3. The attorney general shall prosecute the action, and the provisions of NRS, the Nevada Rules of Civil Procedure and the Nevada Rules of Appellate Procedure relating to the service of summons, pleadings, proofs, trials and appeals are applicable to the proceedings.
Sec. 44. Cancellation of illegal determination: Procedure; limitation.
1. If any amount in excess of $25 has been illegally determined, either by the person or business filing the return or by the department, the department shall certify this fact to the state board of examiners, and the latter shall authorize the cancellation of the amount upon the records of the department.
2. If any amount not exceeding $25 has been illegally determined, either by the person or business filing a return or by the department, the department shall, without certifying this fact to the state board of examiners, authorize the cancellation of the amount upon the records of the department.
Sec. 45. NRS 360.300 is hereby amended to read as follows:
360.300 1. If a person fails to file a return or the department is not satisfied with the return or returns of any tax, contribution or premium or amount of tax, contribution or premium required to be paid to the state by any person, in accordance with the applicable provisions of this chapter, chapter 362, 364A, 369, 370, 372, 372A, 374, 377, 377A or 444A of NRS, sections 5 to 44, inclusive, of this measure, NRS 482.313, or chapter 585 or 680B of NRS as administered or audited by the department, it may compute and determine the amount required to be paid upon the basis of:
(a) The facts contained in the return;
(b) Any information within its possession or that may come into its possession; or
(c) Reasonable estimates of the amount.
2. One or more deficiency determinations may be made with respect to the amount due for one or for more than one period.
3. In making its determination of the amount required to be paid, the department shall impose interest on the amount of tax determined to be due, calculated at the rate and in the manner set forth in NRS 360.417, unless a different rate of interest is specifically provided by statute.
4. The department shall impose a penalty of 10 percent in addition to the amount of a determination that is made in the case of the failure of a person to file a return with the department.
5. When a business is discontinued, a determination may be made at any time thereafter within the time prescribed in NRS 360.355 as to liability arising out of that business, irrespective of whether the determination is issued before the due date of the liability.
Sec. 46. NRS 360.417 is hereby amended to read as follows:
360.417 Except as otherwise provided in NRS 360.232 and 360.320, and unless a different penalty or rate of interest is specifically provided by statute, any person who fails to pay any tax provided for in chapter 362, 364A, 369, 370, 372, 374, 377, 377A, 444A or 585 of NRS, or in sections 5 to 44, inclusive, of this measure, or the fee provided for in NRS 482.313, to the state or a county within the time required, shall pay a penalty of not more than 10 percent of the amount of the tax or fee which is owed, as determined by the department, in addition to the tax or fee, plus interest at the rate of 1 percent per month, or fraction of a month, from the last day of the month following the period for which the amount or any portion of the amount should have been reported until the date of payment. The amount of any penalty imposed must be based on a graduated schedule adopted by the Nevada tax commission which takes into consideration the length of time the tax or fee remained unpaid.

- - -

◆ BRIEF ◆
Pick up the Nevada tax statute passage after its last sentence and continue it in the same style.

- - -

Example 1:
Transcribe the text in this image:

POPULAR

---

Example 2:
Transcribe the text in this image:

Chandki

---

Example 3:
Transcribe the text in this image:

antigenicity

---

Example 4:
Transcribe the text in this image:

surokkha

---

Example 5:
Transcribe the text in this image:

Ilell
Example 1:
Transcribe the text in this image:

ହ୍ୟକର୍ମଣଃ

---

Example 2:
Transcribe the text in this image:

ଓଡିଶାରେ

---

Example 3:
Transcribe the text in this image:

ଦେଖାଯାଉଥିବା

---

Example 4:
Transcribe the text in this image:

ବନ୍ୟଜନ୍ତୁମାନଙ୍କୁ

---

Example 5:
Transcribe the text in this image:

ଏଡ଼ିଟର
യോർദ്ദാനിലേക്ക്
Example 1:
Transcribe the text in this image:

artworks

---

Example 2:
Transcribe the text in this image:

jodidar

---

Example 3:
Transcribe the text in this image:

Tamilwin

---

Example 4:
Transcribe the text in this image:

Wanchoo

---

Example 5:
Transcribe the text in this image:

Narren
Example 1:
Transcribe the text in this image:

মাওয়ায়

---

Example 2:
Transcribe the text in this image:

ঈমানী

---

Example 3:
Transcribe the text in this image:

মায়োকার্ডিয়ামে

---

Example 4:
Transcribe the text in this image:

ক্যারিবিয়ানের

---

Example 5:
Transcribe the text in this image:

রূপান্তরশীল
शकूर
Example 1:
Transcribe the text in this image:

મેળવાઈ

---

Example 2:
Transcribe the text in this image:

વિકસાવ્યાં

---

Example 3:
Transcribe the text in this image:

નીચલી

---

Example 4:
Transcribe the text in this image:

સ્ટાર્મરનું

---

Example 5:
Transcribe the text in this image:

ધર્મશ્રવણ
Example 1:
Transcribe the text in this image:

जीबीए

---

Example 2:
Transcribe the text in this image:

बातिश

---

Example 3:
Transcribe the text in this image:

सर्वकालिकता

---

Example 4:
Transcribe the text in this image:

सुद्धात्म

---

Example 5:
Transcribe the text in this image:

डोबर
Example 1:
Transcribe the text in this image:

- - -

◆ EXERCISE RESPONSE ◆
Sec. 47. NRS 360.419 is hereby amended to read as follows:
360.419 1. If the executive director or a designated hearing officer finds that the failure of a person to make a timely return or payment of a tax imposed pursuant to NRS 361.320 or chapter 361A, 376A, 377 or 377A of NRS, or sections 5 to 44, inclusive, of this measure, or by chapter 362, 364A, 369, 370, 372, 372A, 374, 375A or 375B of NRS, is the result of circumstances beyond his control and occurred despite the exercise of ordinary care and without intent, the department may relieve him of all or part of any interest or penalty or both.
2. A person seeking this relief must file with the department a statement under oath setting forth the facts upon which he bases his claim.
3. The department shall disclose, upon the request of any person:
(a) The name of the person to whom relief was granted; and
(b) The amount of the relief.
4. The executive director or a designated hearing officer shall act upon the request of a taxpayer seeking relief pursuant to NRS 361.4835 which is deferred by a county treasurer or county assessor.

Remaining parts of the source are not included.